I still recall our talks when she would ask me, “Is it not correct to use stainless steel plates for eating? I am asked by my relatives, Why can’t you serve food in crockery, is it too difficult to buy? Why can you not keep a nurse for the mother-in-law. Why does Viraj not wear branded stuff.” For her all this was luxury. Strange are the ways where people question you for how you live but do not come forward to empathise in the situation and be your strength.

The boy passed his 10th board with 79 percent aggregate. A proud moment for all of us. He took humanities and completed his 12th securing 81 per cent in CBSE board examination. Today, Viraj is pursuing graduation in political science. Alongside he is also learning gaming. Today the mother-in-law is 91 years old battling Alzheimer’s for the past 6 years.

Vidhi’s father could not stand the loss of his son-in-law. His health was greatly impacted. He breathed his last in 2022. Vidhi’s mother is a cancer survivor. Currently Vidhi is looking after both her mother and her mother-in-law. Life has not been easy for her but facing the situation with grit and determination has been her way of dealing with it.

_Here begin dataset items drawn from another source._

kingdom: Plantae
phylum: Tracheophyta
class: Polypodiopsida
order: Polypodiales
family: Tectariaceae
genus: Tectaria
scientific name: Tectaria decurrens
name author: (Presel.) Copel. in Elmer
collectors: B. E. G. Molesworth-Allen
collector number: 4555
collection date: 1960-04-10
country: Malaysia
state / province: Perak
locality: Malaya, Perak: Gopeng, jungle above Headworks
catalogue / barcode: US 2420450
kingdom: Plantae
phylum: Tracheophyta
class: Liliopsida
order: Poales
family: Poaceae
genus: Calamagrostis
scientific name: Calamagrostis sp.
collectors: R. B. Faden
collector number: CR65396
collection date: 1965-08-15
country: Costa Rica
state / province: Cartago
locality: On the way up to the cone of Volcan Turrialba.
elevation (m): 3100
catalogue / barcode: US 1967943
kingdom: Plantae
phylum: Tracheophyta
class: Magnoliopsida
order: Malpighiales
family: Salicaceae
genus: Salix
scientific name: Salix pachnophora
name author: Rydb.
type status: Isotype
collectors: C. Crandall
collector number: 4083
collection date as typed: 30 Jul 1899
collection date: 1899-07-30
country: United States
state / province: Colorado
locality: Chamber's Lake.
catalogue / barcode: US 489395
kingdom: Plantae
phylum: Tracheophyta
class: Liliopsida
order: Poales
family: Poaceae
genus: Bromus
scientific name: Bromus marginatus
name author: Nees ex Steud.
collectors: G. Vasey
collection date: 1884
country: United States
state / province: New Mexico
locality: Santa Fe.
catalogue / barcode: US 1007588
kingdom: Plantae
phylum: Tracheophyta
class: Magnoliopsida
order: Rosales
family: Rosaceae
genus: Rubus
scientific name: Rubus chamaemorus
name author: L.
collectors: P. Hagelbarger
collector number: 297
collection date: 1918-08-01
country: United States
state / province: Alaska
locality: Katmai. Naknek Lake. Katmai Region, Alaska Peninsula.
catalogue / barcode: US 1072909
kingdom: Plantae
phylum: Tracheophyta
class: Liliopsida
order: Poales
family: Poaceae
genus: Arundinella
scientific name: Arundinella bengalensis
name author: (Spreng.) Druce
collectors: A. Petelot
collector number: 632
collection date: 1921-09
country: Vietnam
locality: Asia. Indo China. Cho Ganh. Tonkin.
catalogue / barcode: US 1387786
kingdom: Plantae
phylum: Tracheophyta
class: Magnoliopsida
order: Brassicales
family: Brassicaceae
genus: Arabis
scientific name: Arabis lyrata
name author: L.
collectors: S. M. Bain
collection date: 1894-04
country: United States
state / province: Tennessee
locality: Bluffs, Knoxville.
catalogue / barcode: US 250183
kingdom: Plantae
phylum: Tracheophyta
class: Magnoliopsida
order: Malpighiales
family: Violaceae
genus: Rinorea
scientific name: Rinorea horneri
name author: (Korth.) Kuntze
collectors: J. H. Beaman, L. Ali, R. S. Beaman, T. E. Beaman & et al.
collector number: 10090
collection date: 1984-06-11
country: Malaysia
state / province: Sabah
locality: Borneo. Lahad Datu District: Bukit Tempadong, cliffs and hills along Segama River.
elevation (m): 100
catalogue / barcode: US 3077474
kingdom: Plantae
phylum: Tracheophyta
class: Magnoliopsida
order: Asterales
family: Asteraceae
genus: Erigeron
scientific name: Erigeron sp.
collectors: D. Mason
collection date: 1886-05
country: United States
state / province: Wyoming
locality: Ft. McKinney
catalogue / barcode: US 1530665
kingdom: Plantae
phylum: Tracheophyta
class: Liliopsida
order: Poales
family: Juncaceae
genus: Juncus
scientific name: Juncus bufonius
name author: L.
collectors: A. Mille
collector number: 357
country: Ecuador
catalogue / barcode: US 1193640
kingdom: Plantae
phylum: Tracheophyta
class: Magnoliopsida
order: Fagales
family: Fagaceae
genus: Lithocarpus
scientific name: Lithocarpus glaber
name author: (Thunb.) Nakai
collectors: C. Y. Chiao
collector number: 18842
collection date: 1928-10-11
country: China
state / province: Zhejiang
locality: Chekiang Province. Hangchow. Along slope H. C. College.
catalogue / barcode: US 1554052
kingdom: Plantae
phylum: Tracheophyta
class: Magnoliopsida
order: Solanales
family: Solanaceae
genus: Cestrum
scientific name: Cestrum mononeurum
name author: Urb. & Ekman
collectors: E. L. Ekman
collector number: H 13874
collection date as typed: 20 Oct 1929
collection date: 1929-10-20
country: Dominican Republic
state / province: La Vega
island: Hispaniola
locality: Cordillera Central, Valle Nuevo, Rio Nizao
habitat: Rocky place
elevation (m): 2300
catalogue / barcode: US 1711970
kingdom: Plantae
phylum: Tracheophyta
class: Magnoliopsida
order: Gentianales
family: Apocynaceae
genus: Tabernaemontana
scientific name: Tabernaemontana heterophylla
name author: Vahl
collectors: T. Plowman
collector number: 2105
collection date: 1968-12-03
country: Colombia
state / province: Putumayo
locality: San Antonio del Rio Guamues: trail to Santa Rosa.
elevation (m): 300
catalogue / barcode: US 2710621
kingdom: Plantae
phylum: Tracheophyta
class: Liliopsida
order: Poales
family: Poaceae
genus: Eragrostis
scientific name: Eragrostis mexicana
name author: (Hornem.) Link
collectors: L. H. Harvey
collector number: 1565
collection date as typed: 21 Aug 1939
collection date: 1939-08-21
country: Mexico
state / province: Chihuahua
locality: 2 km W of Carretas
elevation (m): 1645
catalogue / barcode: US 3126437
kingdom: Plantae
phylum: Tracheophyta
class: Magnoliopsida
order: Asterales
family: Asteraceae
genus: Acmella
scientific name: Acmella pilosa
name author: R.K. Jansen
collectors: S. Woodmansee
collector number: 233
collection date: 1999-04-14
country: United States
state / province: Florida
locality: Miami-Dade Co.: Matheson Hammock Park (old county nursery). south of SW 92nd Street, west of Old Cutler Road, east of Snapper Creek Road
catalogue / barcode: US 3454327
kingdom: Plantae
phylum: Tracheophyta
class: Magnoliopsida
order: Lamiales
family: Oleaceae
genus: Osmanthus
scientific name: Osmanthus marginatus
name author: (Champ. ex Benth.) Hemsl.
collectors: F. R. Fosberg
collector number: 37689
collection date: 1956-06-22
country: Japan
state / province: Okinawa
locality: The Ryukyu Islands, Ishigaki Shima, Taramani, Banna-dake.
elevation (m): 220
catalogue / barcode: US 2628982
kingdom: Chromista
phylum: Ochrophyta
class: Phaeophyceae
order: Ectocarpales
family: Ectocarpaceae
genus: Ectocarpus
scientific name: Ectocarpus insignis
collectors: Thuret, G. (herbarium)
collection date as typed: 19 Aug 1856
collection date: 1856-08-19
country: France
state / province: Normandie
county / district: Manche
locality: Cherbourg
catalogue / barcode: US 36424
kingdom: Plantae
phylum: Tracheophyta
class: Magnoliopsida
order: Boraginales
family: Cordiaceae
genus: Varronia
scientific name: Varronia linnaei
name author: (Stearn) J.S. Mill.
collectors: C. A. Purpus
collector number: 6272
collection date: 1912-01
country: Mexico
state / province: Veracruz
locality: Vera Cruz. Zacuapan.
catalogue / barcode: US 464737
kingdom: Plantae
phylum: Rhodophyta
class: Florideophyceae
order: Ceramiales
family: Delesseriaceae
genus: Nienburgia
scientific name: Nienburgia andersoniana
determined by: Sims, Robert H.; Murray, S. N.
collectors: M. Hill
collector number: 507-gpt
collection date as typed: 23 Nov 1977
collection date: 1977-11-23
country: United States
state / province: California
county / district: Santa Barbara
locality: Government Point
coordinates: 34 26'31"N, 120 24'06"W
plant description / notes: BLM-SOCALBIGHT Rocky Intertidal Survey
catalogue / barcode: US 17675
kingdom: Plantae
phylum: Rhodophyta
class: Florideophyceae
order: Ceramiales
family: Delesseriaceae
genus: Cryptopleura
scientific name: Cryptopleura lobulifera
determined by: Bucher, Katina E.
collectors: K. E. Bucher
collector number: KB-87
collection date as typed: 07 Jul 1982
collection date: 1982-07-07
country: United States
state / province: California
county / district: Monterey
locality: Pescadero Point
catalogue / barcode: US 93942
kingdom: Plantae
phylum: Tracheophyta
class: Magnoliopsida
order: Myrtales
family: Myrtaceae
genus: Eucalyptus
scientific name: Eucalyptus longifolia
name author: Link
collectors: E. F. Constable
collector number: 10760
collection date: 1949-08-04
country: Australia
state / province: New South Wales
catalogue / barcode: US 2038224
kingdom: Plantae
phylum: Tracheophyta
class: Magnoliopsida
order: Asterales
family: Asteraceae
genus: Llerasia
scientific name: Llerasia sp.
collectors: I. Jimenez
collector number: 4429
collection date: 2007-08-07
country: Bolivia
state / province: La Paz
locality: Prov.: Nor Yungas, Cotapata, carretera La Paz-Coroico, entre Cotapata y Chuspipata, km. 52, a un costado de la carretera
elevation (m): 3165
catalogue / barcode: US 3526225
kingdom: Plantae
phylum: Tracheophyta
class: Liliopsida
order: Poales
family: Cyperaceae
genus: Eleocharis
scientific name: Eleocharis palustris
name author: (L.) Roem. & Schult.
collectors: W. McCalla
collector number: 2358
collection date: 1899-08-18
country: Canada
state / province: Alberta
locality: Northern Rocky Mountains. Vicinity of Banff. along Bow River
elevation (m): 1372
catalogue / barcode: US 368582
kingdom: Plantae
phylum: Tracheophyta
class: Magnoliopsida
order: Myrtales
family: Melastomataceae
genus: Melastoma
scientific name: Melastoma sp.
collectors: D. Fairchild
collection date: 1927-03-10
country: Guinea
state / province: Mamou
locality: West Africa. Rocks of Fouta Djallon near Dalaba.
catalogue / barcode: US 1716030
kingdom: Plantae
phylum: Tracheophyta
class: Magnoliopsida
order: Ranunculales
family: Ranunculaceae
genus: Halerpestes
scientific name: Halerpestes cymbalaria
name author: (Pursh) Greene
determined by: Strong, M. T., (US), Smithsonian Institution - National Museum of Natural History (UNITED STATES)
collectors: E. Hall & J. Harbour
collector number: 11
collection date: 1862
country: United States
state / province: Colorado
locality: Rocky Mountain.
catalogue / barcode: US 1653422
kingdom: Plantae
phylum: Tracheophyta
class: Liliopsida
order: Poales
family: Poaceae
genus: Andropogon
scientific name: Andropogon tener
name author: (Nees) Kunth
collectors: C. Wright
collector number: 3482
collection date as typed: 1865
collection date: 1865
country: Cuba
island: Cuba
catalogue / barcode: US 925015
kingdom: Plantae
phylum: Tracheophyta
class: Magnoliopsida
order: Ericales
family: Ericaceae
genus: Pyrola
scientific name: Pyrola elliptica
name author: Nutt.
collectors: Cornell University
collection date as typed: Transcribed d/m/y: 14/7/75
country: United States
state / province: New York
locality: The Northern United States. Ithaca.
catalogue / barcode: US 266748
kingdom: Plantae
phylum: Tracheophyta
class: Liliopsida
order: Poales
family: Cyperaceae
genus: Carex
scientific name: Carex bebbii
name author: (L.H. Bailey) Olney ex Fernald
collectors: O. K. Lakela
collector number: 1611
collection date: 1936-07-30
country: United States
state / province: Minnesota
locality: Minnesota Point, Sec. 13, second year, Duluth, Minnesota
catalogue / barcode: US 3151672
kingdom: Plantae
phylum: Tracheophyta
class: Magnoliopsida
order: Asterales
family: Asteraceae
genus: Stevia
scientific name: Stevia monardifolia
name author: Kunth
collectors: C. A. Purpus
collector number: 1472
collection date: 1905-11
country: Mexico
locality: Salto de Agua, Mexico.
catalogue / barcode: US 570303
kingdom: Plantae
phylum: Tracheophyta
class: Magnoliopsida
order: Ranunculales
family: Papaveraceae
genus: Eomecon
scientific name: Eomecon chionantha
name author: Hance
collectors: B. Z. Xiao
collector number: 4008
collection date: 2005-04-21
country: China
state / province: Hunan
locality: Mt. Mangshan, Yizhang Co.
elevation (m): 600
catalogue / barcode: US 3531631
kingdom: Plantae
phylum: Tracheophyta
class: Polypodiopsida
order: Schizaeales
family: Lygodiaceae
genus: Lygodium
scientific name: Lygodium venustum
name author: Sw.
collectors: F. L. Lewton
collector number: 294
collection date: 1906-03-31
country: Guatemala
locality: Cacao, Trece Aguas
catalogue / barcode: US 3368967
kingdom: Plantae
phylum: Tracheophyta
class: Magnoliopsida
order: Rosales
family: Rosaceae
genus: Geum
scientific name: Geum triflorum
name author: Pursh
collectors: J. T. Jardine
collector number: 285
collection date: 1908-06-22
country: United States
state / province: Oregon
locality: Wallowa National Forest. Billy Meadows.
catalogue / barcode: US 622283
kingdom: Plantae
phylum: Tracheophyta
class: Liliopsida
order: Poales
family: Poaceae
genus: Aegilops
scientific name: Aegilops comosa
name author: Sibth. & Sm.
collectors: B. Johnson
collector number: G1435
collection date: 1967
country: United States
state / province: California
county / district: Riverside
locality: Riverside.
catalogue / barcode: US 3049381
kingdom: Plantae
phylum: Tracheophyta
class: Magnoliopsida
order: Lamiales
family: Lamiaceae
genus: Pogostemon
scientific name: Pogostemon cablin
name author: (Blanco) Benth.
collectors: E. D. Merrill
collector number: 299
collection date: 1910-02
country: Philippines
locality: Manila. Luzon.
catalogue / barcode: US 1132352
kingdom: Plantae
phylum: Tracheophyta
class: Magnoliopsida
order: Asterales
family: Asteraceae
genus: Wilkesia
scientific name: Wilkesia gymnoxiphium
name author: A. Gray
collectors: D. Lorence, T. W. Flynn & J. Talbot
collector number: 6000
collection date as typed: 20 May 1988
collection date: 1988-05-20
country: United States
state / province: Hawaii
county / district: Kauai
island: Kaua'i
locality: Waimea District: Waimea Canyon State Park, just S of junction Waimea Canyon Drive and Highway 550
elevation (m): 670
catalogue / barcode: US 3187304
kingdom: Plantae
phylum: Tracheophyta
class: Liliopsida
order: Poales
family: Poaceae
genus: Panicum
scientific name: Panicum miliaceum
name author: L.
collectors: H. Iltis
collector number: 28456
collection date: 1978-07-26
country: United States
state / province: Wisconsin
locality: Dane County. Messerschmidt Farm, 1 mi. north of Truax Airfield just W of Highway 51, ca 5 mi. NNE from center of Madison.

We applaud the courage in Vidhi who is able to not just make a life for herself and her son, but at the same time render support to others. She has been a pillar of strength who stood for other women in the family against all odds. We salute the Nari Shakti and recognise the courage of women whose life story has gone unnoticed. They are an inspiration for many others who are struggling or facing a similar situation in some other part of the world.